● **HOW TO COMPLETE THIS TASK**: Reproduce the BroadFeed passage below in full, word for word.

Aside from reading magazines created by people within your network, Twitter lists can also be turned into its own digital publication. Discovering new lists is possible too within BroadFeed’s directory. The directory provides Twitter lists that are sorted by various categories including startups, technology, media and entertainment.
Why it’s cool:
The stories most liked or shared by Twitter users will earn a more predominant spot within the magazine and its user interface is pretty sleek. There’s also quite a bit of tweaking to be done in the settings including the option to set a time frame for the content, ranging from 6 hours to two weeks.
Within a magazine, by sliding your finger along any article a sexy box appears over the post that includes a tweet and the user that shared the post. In the same box you can save the post for later within the app and when you’re finished with an article, like an RSS reader, you can mark the stories as “read”.
When viewing an article in full screen mode, BroadFeed allows the articles to be viewed on the site (within BroadFeed’s built-in browser) or in clean mode which mimics the look of a standard ebook. From full screen mode, users are able to see who shared the post and can share the article themselves via email, Facebook and Twitter.

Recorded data
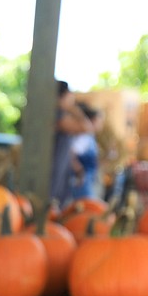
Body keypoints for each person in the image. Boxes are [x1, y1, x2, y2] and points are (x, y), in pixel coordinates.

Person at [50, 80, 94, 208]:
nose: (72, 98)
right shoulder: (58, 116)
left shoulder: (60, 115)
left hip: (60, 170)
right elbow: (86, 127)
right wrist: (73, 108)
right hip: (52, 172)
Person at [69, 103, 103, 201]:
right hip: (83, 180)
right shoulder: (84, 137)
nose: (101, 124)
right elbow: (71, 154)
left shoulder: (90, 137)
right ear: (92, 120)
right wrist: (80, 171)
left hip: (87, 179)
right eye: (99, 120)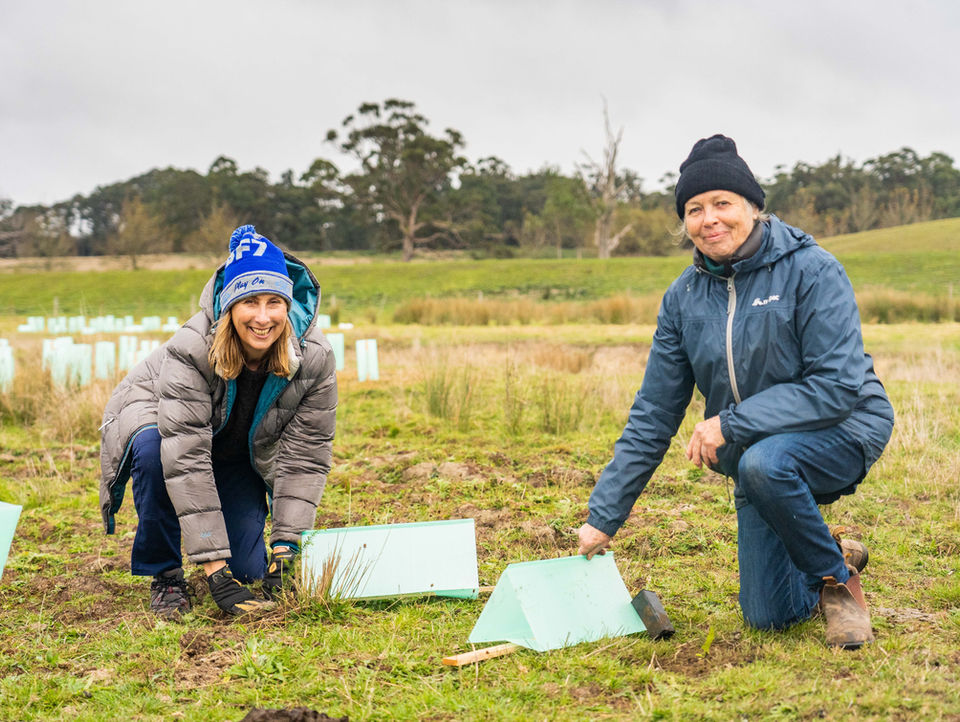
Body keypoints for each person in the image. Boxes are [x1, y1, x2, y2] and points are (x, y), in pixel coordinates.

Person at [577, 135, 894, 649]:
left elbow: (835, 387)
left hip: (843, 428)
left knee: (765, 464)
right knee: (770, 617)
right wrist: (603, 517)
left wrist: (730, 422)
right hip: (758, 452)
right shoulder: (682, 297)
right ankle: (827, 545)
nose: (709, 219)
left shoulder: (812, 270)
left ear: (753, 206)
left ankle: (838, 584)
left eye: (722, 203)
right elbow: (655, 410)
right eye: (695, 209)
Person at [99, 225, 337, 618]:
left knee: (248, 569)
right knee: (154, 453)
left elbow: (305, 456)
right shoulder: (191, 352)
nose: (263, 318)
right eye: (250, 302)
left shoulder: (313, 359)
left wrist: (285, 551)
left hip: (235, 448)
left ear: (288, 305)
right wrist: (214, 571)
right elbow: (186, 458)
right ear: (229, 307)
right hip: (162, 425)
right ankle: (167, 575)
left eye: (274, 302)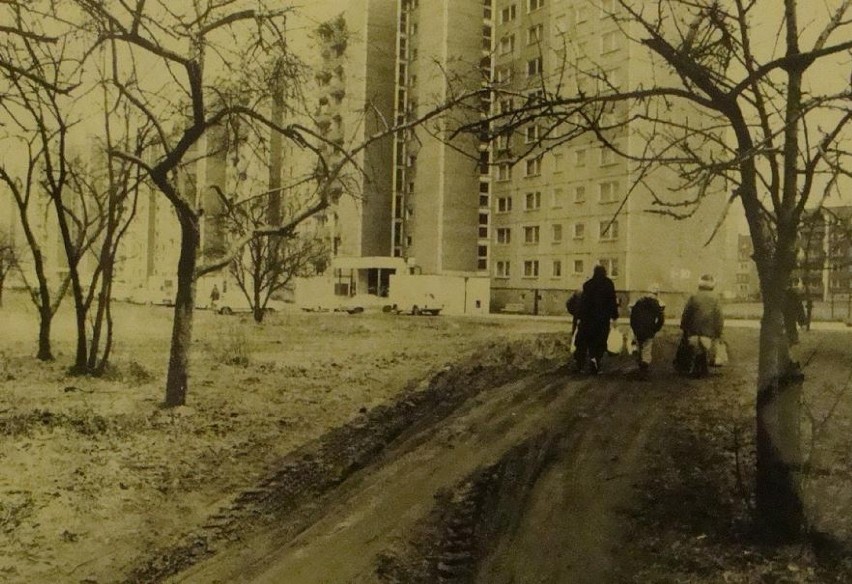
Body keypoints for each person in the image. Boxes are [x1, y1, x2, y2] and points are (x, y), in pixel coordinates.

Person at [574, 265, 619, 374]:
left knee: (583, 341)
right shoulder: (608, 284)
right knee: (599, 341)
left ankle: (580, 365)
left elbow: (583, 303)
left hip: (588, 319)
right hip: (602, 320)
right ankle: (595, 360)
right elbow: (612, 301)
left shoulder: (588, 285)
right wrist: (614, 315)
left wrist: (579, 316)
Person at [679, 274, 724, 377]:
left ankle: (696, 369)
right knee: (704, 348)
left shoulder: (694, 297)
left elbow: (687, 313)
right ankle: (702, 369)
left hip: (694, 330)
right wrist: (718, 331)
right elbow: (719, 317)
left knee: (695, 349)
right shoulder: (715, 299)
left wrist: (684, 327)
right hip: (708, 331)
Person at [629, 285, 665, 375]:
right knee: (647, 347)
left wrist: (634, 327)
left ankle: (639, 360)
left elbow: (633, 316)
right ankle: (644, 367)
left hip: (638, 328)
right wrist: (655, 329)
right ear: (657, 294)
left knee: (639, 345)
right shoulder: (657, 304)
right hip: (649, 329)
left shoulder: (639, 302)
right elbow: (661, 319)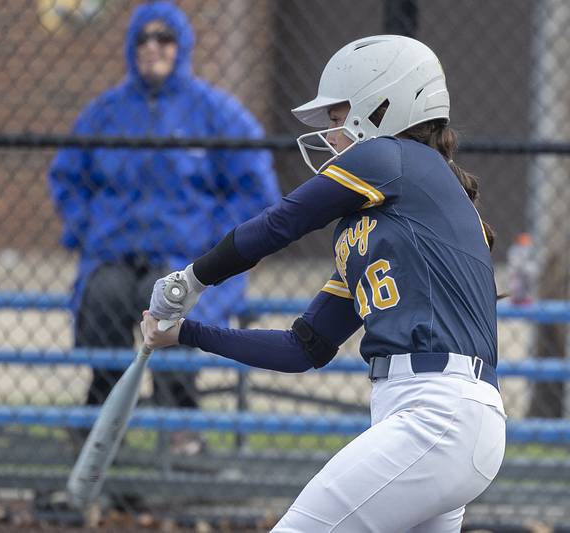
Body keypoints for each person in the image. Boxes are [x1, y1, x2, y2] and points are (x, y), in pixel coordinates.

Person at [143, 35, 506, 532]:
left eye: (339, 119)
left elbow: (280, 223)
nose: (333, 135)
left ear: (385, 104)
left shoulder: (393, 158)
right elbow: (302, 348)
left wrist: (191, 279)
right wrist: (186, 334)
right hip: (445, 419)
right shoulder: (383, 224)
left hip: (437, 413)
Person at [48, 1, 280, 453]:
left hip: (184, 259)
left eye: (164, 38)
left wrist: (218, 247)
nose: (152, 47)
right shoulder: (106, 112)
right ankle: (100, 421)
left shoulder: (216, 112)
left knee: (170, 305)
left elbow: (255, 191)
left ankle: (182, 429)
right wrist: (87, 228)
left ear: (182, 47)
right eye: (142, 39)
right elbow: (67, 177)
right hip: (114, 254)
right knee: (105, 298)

● **SOLUTION FOR THIS TASK**:
Aside from reading magazines created by people within your network, Twitter lists can also be turned into its own digital publication. Discovering new lists is possible too within BroadFeed’s directory. The directory provides Twitter lists that are sorted by various categories including startups, technology, media and entertainment.
Why it’s cool:
The stories most liked or shared by Twitter users will earn a more predominant spot within the magazine and its user interface is pretty sleek. There’s also quite a bit of tweaking to be done in the settings including the option to set a time frame for the content, ranging from 6 hours to two weeks.
Within a magazine, by sliding your finger along any article a sexy box appears over the post that includes a tweet and the user that shared the post. In the same box you can save the post for later within the app and when you’re finished with an article, like an RSS reader, you can mark the stories as “read”.
When viewing an article in full screen mode, BroadFeed allows the articles to be viewed on the site (within BroadFeed’s built-in browser) or in clean mode which mimics the look of a standard ebook. From full screen mode, users are able to see who shared the post and can share the article themselves via email, Facebook and Twitter.